Fragata lanzamisiles tipo "Alvaro de Bazán", una de las más modernas del mundo. Igual que la desplegada por España en el ïndico y a la que, según el gobierno, se le ha escapado la patera pirata....
Desde mi modesto entender el Gobierno español tenía tres opciones para liberar el Alakrana:
1) Intervenir el atunero, por la fuerza. A sangre y fuego.
2) Pagar el chantaje y después tomar represalias.
3) Sucumbir al chantaje. Pagar, fingir una acción militar, mirar para otro lado, y venderlo como un exito de la diplomacia y de la "Alianza de Civilizaciones".
Finalmente y como era de esperar, el gobierno se decantó por la tercera medida. Quedando España, dicho sea de paso, a la altura del betún.
Los ciudadanos españoles, llegados a esta situación tan lamentable, hubieran entendido y aceptado que la Vicepresidenta del Gobierno convocara una rueda de prensa urgente, en la que anunciara lo siguiente:
"En el día de hoy el gobierno, al que represento, ha pagado el rescate del atunero Alakrana.
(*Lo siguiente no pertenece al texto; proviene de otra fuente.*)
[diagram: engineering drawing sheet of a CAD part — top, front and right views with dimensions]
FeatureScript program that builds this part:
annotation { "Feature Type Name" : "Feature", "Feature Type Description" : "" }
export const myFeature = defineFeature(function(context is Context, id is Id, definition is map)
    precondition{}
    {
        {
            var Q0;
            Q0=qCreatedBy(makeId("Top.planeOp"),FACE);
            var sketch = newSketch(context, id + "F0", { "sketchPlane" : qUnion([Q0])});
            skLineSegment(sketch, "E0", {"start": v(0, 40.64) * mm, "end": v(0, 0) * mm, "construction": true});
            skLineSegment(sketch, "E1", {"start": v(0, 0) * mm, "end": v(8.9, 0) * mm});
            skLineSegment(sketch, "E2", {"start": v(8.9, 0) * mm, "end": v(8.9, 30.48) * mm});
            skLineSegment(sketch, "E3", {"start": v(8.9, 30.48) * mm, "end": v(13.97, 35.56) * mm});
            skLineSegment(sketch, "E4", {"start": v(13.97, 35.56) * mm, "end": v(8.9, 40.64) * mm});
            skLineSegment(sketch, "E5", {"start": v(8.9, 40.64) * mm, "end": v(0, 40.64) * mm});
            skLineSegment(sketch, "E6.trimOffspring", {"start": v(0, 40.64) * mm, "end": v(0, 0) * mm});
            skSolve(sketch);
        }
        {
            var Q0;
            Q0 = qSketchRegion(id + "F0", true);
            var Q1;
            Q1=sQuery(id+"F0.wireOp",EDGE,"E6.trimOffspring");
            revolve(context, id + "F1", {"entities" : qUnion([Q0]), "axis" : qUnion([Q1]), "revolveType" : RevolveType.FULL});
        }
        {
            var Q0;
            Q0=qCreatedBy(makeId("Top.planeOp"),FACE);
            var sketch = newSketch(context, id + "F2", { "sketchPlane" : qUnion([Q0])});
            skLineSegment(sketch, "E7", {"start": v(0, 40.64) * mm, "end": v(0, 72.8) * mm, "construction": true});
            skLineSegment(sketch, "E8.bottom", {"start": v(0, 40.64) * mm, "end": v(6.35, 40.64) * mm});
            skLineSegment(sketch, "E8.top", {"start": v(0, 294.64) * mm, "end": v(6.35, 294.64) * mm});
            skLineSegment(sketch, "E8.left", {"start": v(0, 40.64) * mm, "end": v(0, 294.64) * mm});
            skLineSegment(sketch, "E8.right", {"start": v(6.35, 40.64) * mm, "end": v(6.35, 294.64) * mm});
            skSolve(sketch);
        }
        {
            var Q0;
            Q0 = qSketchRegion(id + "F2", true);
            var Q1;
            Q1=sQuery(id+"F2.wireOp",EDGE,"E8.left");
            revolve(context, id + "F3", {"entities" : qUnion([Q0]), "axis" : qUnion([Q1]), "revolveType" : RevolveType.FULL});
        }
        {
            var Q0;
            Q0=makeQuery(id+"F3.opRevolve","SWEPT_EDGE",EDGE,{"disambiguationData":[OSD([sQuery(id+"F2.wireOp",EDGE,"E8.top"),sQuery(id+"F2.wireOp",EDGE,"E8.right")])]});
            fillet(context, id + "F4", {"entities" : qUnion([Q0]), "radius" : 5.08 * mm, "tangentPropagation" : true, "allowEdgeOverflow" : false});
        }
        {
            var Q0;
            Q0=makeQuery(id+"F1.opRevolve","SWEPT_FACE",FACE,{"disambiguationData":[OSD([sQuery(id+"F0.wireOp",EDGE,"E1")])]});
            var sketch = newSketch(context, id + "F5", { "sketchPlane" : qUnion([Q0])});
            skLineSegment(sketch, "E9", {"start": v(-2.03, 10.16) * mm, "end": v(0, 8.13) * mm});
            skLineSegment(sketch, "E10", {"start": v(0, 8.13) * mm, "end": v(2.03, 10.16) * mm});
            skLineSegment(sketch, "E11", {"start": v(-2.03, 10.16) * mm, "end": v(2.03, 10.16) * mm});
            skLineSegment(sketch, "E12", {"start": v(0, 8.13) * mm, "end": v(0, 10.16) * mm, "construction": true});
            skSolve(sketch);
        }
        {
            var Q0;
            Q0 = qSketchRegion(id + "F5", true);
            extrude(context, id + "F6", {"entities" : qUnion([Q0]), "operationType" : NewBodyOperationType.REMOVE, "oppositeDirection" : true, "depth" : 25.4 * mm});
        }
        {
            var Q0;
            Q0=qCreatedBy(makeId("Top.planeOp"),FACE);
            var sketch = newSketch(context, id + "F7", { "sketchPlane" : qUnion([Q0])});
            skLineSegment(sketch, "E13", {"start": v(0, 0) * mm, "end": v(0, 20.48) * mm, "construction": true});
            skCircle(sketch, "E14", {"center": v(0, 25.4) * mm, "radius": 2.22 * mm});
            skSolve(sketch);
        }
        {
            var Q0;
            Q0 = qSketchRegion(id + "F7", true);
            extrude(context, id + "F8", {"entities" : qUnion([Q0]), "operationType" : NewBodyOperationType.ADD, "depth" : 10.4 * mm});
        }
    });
Tras el pago de 3 millones de euros la tripulación ha quedado en libertad. En estos momentos, parte sana y salva hacia las islas Seychelles en donde un avión del ejército del aire los trasladará a España. El gabinete de crisis creado para resolver el secuestro, y que ha actuado en todo momento bajo mi tutela, decidió ceder al chantaje al considerar que la vida de los tripulantes estaba en peligro. Asumo todas las responsabilidades derivadas de tan indigno suceso. Por consiguiente presento mi dimisión, inapelable. Confío sinceramente en que esta dimisión sirva para evitar que este desaguisado, resultado de una dícil decisión política, afecte las estructuras del estado y a sus instituciones".
Pero no. Lejos de asumir la triste realidad, el gobierno se ha presentado ante la sociedad exponiendo el fracaso y el delito de estado como un triunfo. Resultado, naturalmente, de una brillante gestión zapateril. Cero autocrítica. Todos conocemos la falta de agallas de este gobierno de ineptos mediocres.
Como guinda, para lavar la imagen y salvar la poltrona, presentan una batería de medidas estériles (legales, diplomáticas, militares) que, con toda probabilidad, se quedarán en nada y nos costarán un ojo de la cara. No servirán ni para cubrir mínimamente el oprobio.
Lo dicho un gobierno torpe, indigno y patético.